Gettyimages.ru Daniele Jesus / EyeEm
Numerous studies point to the many benefits that a daily cup of coffee can bring to overall health.
It appears that whether you prefer caffeinated or decaffeinated coffee, they are all associated with a lower risk of chronic liver disease and other liver diseases.
Researchers at the Universities of Southampton and Edinburgh found that drinking any type of coffee reduced the risk of developing and dying from chronic liver disease compared to not drinking coffee, with the benefit peaking at drinking three to four cups a day.
The researchers studied data from 495,585 coffee drinkers from the UK Biobank and followed them for more than 10 years, while watching for those who had chronic liver disease and related liver disease.
About four out of five participants drank ground, decaffeinated or decaffeinated coffee, while two out of 10 participants drank no coffee at all.
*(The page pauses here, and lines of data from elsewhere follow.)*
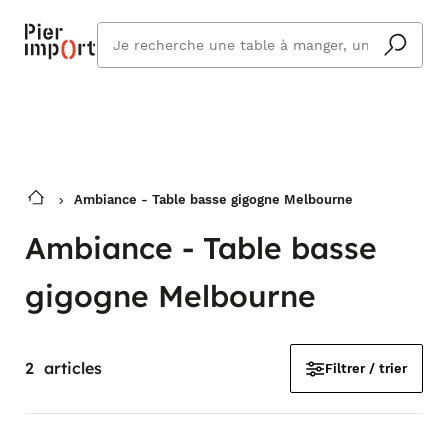
Commandez même en vacances !
En savoir plus
Vous êtes absent ? Pier Import s'adapte
Que
et vous livre à votre retour.
cherchez
vous ?
Ambiance - Table basse gigogne Melbourne
Ambiance - Table basse
gigogne Melbourne
2
articles
Filtrer / trier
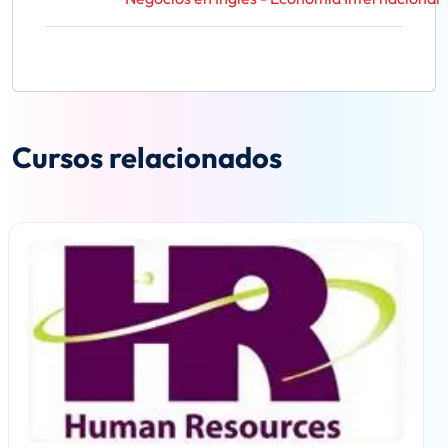
Cursos relacionados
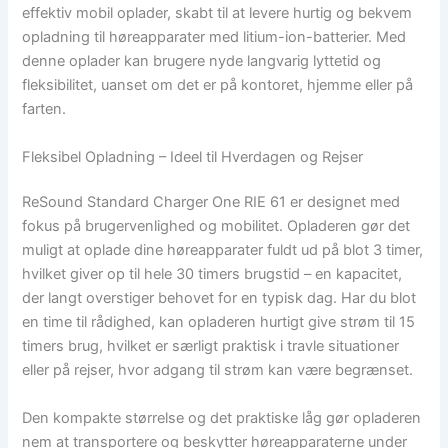
effektiv mobil oplader, skabt til at levere hurtig og bekvem
opladning til høreapparater med litium-ion-batterier. Med
denne oplader kan brugere nyde langvarig lyttetid og
fleksibilitet, uanset om det er på kontoret, hjemme eller på
farten.
Fleksibel Opladning – Ideel til Hverdagen og Rejser
ReSound Standard Charger One RIE 61 er designet med
fokus på brugervenlighed og mobilitet. Opladeren gør det
muligt at oplade dine høreapparater fuldt ud på blot 3 timer,
hvilket giver op til hele 30 timers brugstid – en kapacitet,
der langt overstiger behovet for en typisk dag. Har du blot
en time til rådighed, kan opladeren hurtigt give strøm til 15
timers brug, hvilket er særligt praktisk i travle situationer
eller på rejser, hvor adgang til strøm kan være begrænset.
Den kompakte størrelse og det praktiske låg gør opladeren
nem at transportere og beskytter høreapparaterne under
Over the 10 years, there were 3,600 cases of chronic liver disease, including 301 deaths. There were also 5,439 cases of fatty liver disease or steatosis (accumulation of fat in the liver), and 184 cases of liver cancer.
Compared with non-coffee drinkers, coffee drinkers had a 21 percent lower risk of chronic liver disease, a 20 percent lower risk of fatty liver disease, and a 49 percent lower risk of death from chronic liver disease.
The researchers found that the greatest benefit was observed in the group that drank ground coffee, which contains high levels of coffee and cafestol, which have been shown to be beneficial against chronic liver disease in animals possibly because they protect the body from oxidative stress.
And when it came to instant coffee, which contains lower levels of coffee and cafestol, there was a lower risk of chronic liver disease, although the lower risk was lower than for ground coffee.
Dr. Oliver Kennedy, lead author of the study, explained: “The benefits we see from our study may mean that it could offer a preventative treatment for chronic liver disease. This would be beneficial in low-income countries and worse access to health care where the burden of chronic liver disease is higher.”
The authors suggest that future research could test the relationship between coffee and liver disease with more control over the amount of coffee consumed. They also suggest validating the results in more diverse groups of people.